Grip aşısı olurken yaşadığım stres ve heyecana ne oldu yani!!!!

Sunday, December 17, 2006

Hatırlamaktan yazamamak...

kelimelerin hayallere yetmediği anlardan...
sözcüklerin yaşanılanlara hazırlıksız yakalandığı durumlardan...
***
hayal etmediğim şekilde aynı zaman ve mekanlarda bulunmaktan...
hayal etmediğim bir kitabı okumaktan ama en çok da ilk sayfasındaki apayrı sarı, küçük kağıdı bulmaktan...
hayal etmediğim şekilde yıldızlara takılmaktan...
hayal etmediğim şekilde ismimi farklı bir şekilde duymaktan...
***
önce hayal edip sonra mı yaşarız???
yoksa önce yaşayıp sonra hayal mi ederiz???
***
burcu önce yaşıyor sonra hayal kuruyor bu aralar...
çünkü hayal etmediklerini yaşamanın ne kadar keyifli olduğunu fark ediyor her geçen gün...
ama "hayal bile etmediklerinin" ya da "hayal bile edemediklerinin" değil...
sadece hayal etmediklerinin...
sonra yaşadıklarının ardından kelimelerin, seslerin, görüntülerin hayalini kuruyor...
aslında hayalini kurmuyor; "hatırlıyor"...
hatırladığı şeylerin aklında güzel renkli post-it lere dönüşmesi için de illaki önceden büyük enerjiler, kocaman tedirginlikler ya da ürkek dilekler gerektirmediğini fark ediyor...
hatırlamak hayal etmekten daha çok keyif veriyor...
***
yürürken ayaklarına küçük yıldızcıklar yapıştıkça hafifliyor...
yıldızları nereden mi buluyor?
:)

Thursday, November 30, 2006

40 saatlik serüven...

Herşey Nezley ve Müge'nin kendi aralarında konuşmaları, benim bu konuşmalara oldukça yabancı kalmam ve konuyla ilgili bir fikrim olmadığı için eleştirilmemle başladı.
"Çemberimde Gül Oya" dan bahsediyorum...
Sonradan ilgimi çekiyor bazı şeyler işte :)

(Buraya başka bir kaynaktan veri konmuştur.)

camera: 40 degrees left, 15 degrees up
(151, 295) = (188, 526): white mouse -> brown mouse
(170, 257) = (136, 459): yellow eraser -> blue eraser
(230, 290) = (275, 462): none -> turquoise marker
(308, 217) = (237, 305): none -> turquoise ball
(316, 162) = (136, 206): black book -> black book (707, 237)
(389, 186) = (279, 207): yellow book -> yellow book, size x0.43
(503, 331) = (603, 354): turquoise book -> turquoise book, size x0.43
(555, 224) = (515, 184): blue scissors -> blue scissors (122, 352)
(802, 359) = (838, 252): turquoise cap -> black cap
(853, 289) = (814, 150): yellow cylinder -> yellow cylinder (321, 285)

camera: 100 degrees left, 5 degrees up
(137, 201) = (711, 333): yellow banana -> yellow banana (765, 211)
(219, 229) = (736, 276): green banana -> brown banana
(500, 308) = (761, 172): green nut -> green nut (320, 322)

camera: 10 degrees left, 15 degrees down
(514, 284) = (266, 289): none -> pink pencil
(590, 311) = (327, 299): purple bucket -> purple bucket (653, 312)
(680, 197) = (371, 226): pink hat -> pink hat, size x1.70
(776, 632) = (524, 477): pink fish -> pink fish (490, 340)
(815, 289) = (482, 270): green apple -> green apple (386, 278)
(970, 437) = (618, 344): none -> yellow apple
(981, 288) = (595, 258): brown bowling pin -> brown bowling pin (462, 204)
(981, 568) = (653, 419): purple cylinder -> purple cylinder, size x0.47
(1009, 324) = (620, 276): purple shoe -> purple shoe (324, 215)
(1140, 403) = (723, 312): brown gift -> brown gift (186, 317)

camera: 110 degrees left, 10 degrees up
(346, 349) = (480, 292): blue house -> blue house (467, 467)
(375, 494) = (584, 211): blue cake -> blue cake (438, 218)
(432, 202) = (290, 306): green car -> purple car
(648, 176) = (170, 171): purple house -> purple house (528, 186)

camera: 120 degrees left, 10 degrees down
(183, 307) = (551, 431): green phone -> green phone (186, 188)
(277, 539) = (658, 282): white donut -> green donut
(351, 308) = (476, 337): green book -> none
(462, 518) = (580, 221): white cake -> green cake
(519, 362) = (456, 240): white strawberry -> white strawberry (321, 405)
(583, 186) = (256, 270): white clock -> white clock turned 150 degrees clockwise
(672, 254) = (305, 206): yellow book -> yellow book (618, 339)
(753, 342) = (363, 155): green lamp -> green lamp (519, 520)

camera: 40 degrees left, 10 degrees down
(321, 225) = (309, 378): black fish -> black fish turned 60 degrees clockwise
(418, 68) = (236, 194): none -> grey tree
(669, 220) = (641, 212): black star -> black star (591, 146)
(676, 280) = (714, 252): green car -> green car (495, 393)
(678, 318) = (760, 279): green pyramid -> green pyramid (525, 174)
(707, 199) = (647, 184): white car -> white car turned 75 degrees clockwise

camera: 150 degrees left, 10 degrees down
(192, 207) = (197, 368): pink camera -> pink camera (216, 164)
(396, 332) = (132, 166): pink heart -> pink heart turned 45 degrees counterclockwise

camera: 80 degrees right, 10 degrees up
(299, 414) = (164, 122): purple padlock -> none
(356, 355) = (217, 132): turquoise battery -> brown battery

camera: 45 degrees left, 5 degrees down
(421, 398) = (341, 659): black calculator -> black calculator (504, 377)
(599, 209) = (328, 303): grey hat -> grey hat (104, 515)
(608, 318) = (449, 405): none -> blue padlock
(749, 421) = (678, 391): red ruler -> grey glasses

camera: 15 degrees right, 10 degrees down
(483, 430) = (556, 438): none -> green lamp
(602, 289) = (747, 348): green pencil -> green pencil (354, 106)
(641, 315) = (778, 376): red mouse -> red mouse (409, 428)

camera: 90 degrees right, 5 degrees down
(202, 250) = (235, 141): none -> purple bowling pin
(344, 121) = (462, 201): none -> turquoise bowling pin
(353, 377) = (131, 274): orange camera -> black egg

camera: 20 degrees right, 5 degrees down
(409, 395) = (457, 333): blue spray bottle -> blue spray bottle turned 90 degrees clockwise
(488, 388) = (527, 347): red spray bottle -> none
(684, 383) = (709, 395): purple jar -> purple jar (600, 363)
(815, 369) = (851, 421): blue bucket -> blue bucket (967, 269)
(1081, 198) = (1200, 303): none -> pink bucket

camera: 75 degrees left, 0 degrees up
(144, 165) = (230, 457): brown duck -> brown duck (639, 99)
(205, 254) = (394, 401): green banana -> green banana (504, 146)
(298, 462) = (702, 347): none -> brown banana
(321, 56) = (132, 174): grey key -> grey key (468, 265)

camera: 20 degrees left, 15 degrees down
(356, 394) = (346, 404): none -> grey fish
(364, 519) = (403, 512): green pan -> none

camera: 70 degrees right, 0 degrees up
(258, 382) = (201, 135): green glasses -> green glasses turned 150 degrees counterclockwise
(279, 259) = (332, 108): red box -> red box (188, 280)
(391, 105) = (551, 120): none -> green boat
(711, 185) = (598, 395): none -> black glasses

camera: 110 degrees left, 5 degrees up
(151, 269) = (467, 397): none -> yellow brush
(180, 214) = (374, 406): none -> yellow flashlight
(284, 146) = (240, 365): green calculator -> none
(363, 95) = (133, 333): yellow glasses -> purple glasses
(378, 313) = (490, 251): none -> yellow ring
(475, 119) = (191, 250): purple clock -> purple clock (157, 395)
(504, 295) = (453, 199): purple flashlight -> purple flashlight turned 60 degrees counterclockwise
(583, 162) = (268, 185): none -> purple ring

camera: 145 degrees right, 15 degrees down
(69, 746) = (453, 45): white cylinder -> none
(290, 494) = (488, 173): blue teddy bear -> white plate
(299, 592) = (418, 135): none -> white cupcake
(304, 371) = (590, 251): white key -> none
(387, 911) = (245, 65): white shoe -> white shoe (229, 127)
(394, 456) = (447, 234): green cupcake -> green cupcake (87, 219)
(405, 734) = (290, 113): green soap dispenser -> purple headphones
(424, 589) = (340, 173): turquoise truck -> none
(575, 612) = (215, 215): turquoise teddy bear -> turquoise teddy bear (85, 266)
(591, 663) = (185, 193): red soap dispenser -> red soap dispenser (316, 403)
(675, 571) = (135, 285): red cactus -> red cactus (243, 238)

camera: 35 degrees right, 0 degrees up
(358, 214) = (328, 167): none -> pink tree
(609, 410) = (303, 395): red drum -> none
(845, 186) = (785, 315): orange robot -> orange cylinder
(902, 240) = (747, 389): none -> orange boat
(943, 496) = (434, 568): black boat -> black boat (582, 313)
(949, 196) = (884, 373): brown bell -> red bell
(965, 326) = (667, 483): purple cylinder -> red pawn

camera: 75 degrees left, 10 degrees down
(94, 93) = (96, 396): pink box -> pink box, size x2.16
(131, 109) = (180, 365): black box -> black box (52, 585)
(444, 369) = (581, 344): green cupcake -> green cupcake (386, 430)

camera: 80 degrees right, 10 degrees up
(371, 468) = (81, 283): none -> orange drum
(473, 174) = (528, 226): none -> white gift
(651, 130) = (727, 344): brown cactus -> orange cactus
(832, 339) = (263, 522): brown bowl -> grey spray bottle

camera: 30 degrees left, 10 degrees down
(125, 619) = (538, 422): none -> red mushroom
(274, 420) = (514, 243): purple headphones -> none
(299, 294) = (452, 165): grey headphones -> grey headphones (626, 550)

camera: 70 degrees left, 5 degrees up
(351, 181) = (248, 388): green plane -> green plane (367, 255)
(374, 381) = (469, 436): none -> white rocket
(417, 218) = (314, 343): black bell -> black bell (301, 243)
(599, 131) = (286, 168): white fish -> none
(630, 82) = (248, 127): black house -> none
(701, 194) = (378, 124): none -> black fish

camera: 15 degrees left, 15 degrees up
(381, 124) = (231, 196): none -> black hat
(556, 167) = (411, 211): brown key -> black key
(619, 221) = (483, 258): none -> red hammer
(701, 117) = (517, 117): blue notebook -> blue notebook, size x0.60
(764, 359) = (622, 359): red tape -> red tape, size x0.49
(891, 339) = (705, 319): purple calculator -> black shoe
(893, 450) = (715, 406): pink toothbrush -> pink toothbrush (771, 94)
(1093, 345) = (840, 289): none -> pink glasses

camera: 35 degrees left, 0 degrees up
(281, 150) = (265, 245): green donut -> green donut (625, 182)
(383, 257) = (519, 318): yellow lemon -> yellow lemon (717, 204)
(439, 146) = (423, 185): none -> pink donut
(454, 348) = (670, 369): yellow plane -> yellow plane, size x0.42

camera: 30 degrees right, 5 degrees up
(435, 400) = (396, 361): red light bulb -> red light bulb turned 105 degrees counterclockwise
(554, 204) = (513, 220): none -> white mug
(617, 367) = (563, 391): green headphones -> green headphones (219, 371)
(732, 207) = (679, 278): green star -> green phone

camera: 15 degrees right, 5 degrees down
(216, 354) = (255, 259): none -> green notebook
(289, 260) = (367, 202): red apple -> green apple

Yavaş yavaş gelmeye başladı VCD ve DVD'ler. Önce teker teker izlenmeye başladılar.
Ama sonra fark ettim ki kapanıyorum odama, çıkıyorum yatağın tepesine, ayak ucumda laptop ve her 1 saat 15 dk. lık zaman dilimi sonrasında şişik gözlerle ihtiyaç molaları veriyorum!
Tıpkı "Babam ve Oğlum" daki gibi, bir ağlıyor bir gülüyorum! Kulaktan dolma, kitaptan okuma, şarkılardan anlama şeklinde bir fikre sahip olduğum o curcunalı 80'ler e, ihtilale, yokluğa, yağ sıralarına tanık oluyorum... Çok şey öğreniyorum o döneme ilişkin ve kendi kulağımda kalan bazı örneklerle birleştiriyorum:

'79 senesinin Eylül ayı. Annem ve babam evlenecek ama ortam pek rahat değil. Düğün hazırlıkları sırasında yemek lazım gelene gidene vermek için ama sorun baştan başlıyor ki yağ yok ortada! Altın kadar değerli Vita :) Yok da yok! Babam alıyor tenekeleri gidiyor bir yağ fabrikasına:
- "Abi ben evlenicem" diyor. "Yapamaz mıyız acaba bişeyler? Hani kız evine karşı mahçup olmamak lazım".
Adamcağız acıyor "babamcağıza":
- "Tamam, ver tenekeleri" diyor. "Ama soran olursa ay çekirdeğim vardı onları verdim yağ aldım dersin" diye tembihliyor.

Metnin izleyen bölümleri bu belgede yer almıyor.